BEGIN RECORDS TO PROCESS

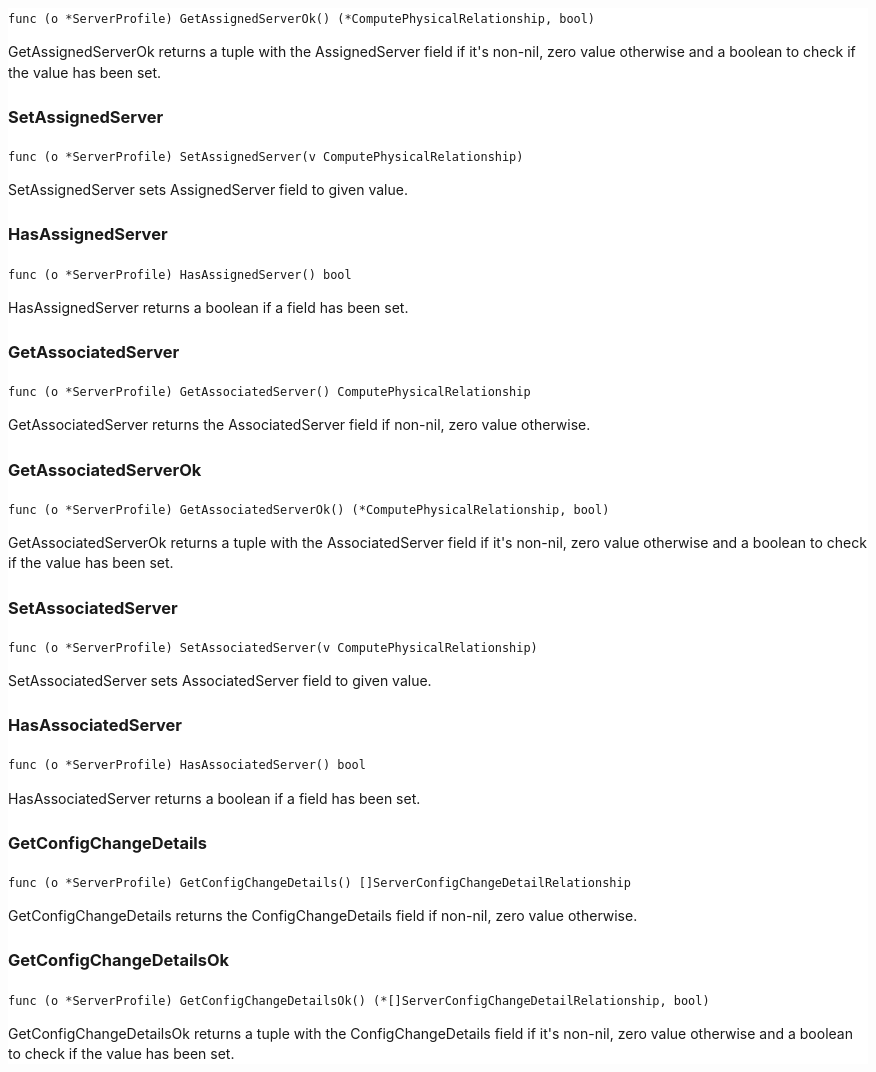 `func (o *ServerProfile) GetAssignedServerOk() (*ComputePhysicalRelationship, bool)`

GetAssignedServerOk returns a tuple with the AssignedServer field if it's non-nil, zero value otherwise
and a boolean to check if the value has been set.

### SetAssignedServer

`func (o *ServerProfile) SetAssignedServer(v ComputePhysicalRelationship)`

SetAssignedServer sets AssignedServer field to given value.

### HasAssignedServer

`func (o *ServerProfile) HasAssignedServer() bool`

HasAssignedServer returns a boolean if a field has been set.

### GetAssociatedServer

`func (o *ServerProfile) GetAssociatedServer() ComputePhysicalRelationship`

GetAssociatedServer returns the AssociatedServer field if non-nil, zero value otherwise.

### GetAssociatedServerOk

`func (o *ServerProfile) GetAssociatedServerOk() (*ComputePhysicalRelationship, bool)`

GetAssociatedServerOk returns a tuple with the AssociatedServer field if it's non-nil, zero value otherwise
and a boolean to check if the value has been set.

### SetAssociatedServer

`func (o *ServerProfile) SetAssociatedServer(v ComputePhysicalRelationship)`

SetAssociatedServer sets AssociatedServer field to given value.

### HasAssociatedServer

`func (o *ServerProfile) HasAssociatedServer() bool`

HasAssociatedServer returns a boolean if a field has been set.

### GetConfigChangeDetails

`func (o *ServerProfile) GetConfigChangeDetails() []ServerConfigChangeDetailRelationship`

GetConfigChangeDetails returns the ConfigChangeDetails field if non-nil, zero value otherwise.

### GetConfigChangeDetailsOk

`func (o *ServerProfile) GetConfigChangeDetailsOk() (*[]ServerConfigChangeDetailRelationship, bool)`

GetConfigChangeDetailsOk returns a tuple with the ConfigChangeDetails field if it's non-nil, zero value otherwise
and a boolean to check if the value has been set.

END RECORDS TO PROCESS

[TASK PROMPT]
Only the pictures stay behind; copy everything else in the records above exactly.

[PROBLEM SOLUTION]
 `func (o *ServerProfile) GetAssignedServerOk() (*ComputePhysicalRelationship, bool)`

GetAssignedServerOk returns a tuple with the AssignedServer field if it's non-nil, zero value otherwise
and a boolean to check if the value has been set.

### SetAssignedServer

`func (o *ServerProfile) SetAssignedServer(v ComputePhysicalRelationship)`

SetAssignedServer sets AssignedServer field to given value.

### HasAssignedServer

`func (o *ServerProfile) HasAssignedServer() bool`

HasAssignedServer returns a boolean if a field has been set.

### GetAssociatedServer

`func (o *ServerProfile) GetAssociatedServer() ComputePhysicalRelationship`

GetAssociatedServer returns the AssociatedServer field if non-nil, zero value otherwise.

### GetAssociatedServerOk

`func (o *ServerProfile) GetAssociatedServerOk() (*ComputePhysicalRelationship, bool)`

GetAssociatedServerOk returns a tuple with the AssociatedServer field if it's non-nil, zero value otherwise
and a boolean to check if the value has been set.

### SetAssociatedServer

`func (o *ServerProfile) SetAssociatedServer(v ComputePhysicalRelationship)`

SetAssociatedServer sets AssociatedServer field to given value.

### HasAssociatedServer

`func (o *ServerProfile) HasAssociatedServer() bool`

HasAssociatedServer returns a boolean if a field has been set.

### GetConfigChangeDetails

`func (o *ServerProfile) GetConfigChangeDetails() []ServerConfigChangeDetailRelationship`

GetConfigChangeDetails returns the ConfigChangeDetails field if non-nil, zero value otherwise.

### GetConfigChangeDetailsOk

`func (o *ServerProfile) GetConfigChangeDetailsOk() (*[]ServerConfigChangeDetailRelationship, bool)`

GetConfigChangeDetailsOk returns a tuple with the ConfigChangeDetails field if it's non-nil, zero value otherwise
and a boolean to check if the value has been set.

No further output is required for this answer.